[Stored entries]
____________________
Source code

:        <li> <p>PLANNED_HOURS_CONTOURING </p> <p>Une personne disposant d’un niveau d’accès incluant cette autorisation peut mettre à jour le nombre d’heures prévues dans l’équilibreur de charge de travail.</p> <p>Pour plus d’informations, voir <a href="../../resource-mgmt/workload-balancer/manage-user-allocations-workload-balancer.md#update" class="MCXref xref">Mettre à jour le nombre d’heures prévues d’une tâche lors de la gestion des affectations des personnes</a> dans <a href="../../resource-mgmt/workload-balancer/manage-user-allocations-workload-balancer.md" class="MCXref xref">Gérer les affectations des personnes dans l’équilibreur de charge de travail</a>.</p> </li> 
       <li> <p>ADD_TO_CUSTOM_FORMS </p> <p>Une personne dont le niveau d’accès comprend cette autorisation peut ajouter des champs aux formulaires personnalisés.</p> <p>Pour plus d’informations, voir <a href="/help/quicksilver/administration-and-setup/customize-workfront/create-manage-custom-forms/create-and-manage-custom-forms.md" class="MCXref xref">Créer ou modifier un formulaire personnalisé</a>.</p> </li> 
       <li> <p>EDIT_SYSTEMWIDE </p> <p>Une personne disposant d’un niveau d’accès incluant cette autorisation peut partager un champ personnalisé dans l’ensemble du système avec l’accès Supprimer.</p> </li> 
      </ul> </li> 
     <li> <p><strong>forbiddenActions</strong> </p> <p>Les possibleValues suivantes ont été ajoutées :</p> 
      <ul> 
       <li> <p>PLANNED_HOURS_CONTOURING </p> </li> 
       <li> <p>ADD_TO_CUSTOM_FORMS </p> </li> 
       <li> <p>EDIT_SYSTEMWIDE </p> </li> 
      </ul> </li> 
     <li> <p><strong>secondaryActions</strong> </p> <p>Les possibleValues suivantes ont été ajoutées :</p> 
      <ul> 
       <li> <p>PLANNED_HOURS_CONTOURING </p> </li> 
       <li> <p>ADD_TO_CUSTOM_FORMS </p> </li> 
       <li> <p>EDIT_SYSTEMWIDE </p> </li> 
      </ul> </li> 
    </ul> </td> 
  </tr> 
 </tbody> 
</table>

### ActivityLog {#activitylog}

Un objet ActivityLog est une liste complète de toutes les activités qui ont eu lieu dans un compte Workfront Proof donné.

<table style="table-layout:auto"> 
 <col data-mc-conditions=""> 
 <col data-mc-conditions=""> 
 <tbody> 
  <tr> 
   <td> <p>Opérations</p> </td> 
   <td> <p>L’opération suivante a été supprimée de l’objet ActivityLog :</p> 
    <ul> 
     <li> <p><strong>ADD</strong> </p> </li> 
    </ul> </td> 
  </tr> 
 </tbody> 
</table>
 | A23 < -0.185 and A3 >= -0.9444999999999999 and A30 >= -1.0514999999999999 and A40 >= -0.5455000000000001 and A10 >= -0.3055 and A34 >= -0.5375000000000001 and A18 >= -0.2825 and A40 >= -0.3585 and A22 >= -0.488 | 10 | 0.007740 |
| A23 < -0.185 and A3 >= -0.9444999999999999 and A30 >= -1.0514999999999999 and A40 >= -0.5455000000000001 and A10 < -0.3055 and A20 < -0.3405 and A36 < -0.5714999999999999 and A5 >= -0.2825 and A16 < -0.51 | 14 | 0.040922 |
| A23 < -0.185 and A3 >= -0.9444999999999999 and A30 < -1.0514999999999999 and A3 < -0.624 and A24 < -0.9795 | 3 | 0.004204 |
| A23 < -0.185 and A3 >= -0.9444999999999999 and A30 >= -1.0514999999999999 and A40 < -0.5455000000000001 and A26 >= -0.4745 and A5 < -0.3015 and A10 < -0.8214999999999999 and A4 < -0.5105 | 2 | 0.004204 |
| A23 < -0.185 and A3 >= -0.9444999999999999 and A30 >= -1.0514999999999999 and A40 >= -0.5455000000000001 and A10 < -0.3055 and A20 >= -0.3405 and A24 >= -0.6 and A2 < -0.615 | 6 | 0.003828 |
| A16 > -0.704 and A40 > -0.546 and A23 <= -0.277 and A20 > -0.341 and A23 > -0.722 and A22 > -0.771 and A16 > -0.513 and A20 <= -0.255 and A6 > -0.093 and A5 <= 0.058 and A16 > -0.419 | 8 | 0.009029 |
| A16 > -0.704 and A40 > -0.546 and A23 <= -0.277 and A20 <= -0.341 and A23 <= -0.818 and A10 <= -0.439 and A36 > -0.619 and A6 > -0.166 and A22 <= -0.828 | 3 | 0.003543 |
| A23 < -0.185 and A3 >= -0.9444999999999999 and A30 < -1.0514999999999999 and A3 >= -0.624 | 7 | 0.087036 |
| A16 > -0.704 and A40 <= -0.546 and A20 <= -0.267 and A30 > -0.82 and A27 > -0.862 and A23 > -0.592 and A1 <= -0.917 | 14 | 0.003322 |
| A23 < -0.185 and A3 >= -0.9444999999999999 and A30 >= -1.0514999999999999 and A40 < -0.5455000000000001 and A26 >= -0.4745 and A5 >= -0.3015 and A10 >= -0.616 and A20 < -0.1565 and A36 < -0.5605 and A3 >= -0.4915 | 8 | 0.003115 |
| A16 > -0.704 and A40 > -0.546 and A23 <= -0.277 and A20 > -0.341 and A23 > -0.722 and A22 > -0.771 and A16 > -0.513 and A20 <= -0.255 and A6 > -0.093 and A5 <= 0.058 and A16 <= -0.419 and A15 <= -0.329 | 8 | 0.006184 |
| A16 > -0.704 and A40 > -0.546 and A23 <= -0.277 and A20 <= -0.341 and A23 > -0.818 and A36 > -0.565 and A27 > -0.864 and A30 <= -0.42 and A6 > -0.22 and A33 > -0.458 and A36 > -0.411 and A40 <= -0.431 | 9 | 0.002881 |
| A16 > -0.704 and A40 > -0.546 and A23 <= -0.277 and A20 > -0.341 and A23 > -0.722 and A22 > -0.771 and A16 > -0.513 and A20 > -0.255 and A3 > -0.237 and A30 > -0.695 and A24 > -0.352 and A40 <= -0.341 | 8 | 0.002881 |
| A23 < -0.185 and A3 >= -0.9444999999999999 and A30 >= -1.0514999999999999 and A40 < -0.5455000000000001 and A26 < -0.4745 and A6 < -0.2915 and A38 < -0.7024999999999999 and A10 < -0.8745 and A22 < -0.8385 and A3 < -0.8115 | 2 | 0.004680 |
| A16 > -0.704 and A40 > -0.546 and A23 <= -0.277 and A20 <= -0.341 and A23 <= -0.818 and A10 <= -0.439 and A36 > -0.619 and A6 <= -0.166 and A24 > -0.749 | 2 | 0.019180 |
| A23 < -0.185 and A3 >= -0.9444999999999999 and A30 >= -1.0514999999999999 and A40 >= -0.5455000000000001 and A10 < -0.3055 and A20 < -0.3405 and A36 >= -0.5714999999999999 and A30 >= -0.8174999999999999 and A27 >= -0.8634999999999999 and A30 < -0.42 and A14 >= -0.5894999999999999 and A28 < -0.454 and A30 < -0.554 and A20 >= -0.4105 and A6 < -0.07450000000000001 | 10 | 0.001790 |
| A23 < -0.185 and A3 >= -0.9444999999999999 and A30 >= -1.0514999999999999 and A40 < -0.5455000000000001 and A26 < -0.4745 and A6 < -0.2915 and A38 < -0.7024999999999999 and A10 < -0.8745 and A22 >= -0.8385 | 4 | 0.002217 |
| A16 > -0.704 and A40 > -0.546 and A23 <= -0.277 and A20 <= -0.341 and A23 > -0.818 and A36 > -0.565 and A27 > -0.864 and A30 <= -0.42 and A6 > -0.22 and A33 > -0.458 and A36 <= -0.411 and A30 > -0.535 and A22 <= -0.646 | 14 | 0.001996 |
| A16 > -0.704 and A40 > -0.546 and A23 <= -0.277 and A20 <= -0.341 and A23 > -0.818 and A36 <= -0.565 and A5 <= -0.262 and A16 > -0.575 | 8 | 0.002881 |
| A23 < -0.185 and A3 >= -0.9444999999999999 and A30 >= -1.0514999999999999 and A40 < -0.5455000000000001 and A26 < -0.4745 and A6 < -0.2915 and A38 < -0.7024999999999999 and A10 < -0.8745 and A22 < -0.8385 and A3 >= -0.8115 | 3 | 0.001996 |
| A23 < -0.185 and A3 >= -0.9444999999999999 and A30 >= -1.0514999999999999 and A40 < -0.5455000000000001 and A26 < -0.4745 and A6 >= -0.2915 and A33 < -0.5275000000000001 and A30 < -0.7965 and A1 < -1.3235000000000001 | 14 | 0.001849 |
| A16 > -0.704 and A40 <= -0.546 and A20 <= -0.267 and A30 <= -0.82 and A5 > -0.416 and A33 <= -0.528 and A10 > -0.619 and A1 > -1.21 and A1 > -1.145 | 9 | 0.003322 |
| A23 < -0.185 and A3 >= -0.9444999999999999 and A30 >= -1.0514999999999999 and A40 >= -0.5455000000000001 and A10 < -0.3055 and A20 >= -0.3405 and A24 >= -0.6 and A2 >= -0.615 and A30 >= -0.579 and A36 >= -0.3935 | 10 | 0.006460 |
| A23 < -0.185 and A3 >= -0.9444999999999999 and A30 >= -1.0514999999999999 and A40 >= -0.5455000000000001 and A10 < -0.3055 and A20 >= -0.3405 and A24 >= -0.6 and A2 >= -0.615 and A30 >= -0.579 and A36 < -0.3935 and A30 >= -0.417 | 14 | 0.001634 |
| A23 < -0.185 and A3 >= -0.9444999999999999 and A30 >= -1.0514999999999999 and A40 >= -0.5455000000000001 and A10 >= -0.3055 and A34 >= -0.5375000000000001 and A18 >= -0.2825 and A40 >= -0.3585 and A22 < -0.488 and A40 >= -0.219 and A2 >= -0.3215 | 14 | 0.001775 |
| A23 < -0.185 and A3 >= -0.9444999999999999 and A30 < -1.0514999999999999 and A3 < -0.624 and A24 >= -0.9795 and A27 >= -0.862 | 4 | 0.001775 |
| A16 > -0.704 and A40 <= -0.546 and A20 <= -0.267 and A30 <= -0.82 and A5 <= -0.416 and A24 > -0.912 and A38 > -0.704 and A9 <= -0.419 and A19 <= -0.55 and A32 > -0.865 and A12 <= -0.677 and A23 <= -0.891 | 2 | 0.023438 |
____________________
Count the lines in the records above that contain the word "MCXref", and report only that number.

2